The researchers’ joint assessment was reviewed and endorsed by a group of retired U.S. and Russian senior military and intelligence officers, led by Gen. Anatoliy S. Kulikov (a former interior minister) and Gen. Eugene E. Habiger (former head of the U.S. Strategic Command). This “Elbe Group” was established last October to create an informal communication channel on security issues of concern to both the United States and Russia.

The joint threat assessment was coordinated by the Kennedy School’s U.S.-Russia Initiative to Prevent Nuclear Terrorism, which is directed by William Tobey, a senior fellow in the Belfer Center and former top official in the National Nuclear Security Administration. The assessment project was supported by the Nuclear Threat Initiative, a nonprofit organization in Washington that works to reduce threats from nuclear, chemical, and biological weapons.

“The joint threat assessment accomplishes something that so far governments have been unable to do: gauge the threat of nuclear terrorism from differing national perspectives, and thereby form the basis for effective action to defeat it,” said Tobey. “This will help to overcome the No. 1 barrier to improved nuclear security — complacency.”

The assessment examines potential terrorist pathways to a nuclear attack, among them buying or stealing an existing weapon, or getting highly enriched uranium or plutonium and fashioning a crude nuclear bomb of their own, which the study warns is distressingly plausible.
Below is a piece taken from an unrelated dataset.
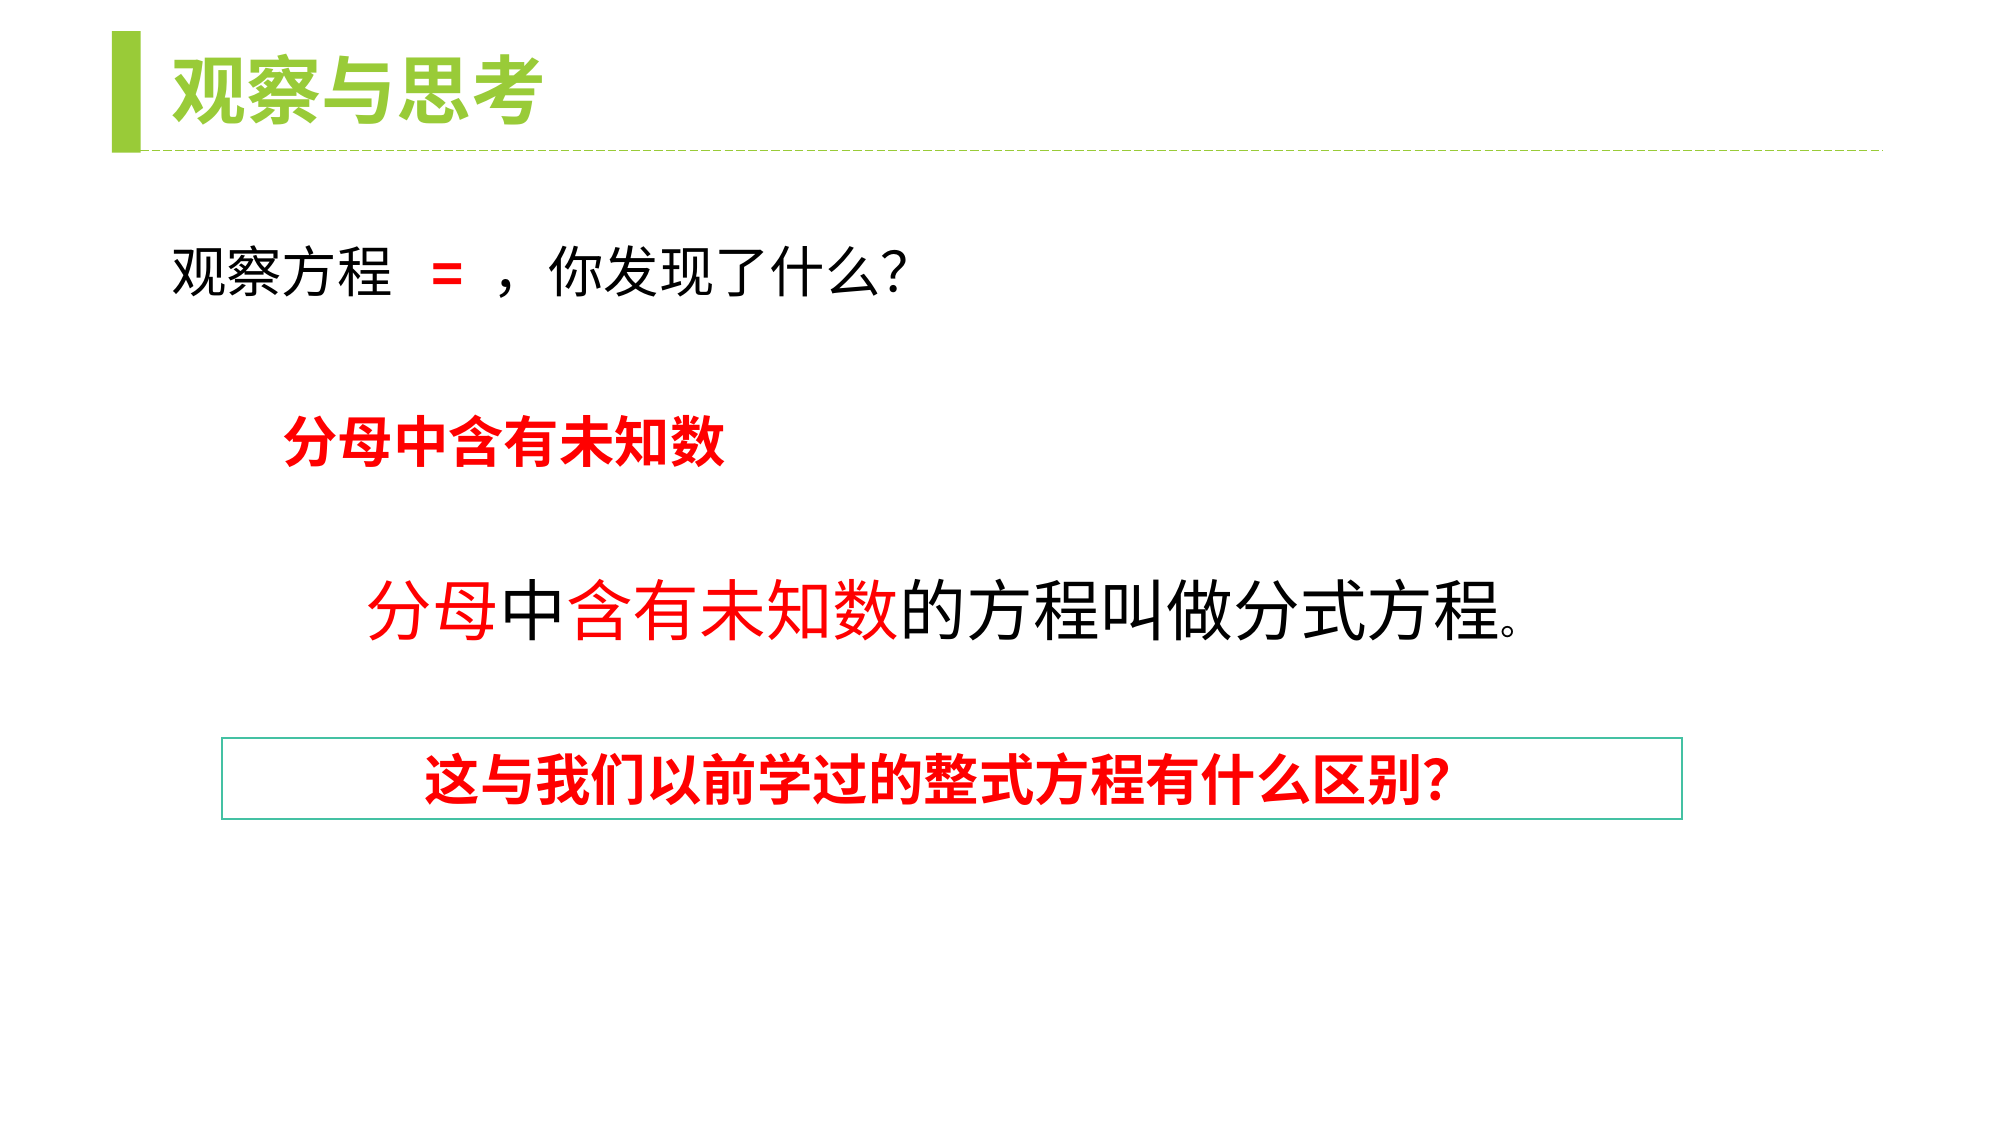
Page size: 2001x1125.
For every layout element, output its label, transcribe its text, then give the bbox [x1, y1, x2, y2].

It also concludes that while the killing of al Qaeda leader Osama bin Laden damages the groups’ capacity to carry out nuclear terrorism, surviving leaders retain nuclear terror ambitions.

The joint report documents that al Qaeda has been working for years to acquire the materials and expertise needed to make a crude nuclear bomb, getting as far as carrying out explosive tests for their nuclear program in the Afghan desert. The report outlines the steps that terrorists could follow and envisions how such a terrorist plot might be structured — and how countries should work together to stop it.

The study notes that, in addition to al Qaeda, terrorists from the North Caucasus region remain committed to carrying out catastrophic attacks, have carried out reconnaissance at nuclear weapons storage sites, have plotted to hijack a submarine with nuclear weapons on board, have planted radiological materials in Moscow, and have repeatedly threatened to attack nuclear power plants. These groups include factions in Chechnya, Dagestan, Ingushetia, and elsewhere.

Among the assessment’s recommendations:

  • All stocks of nuclear weapons, highly enriched uranium, and plutonium must be protected against all plausible terrorist and criminal threats, and the number of locations where these stocks exist must be reduced as much as practicable.
  • Coordinated U.S.-Russian leadership is vital for this international effort because the two countries hold the largest nuclear stockpiles and are most experienced in dealing with nuclear security. This joint effort should promote and support enhanced intelligence and law enforcement by the United Nations, the International Atomic Energy Agency, and international police organizations.

English and Russian language versions of the complete report are available.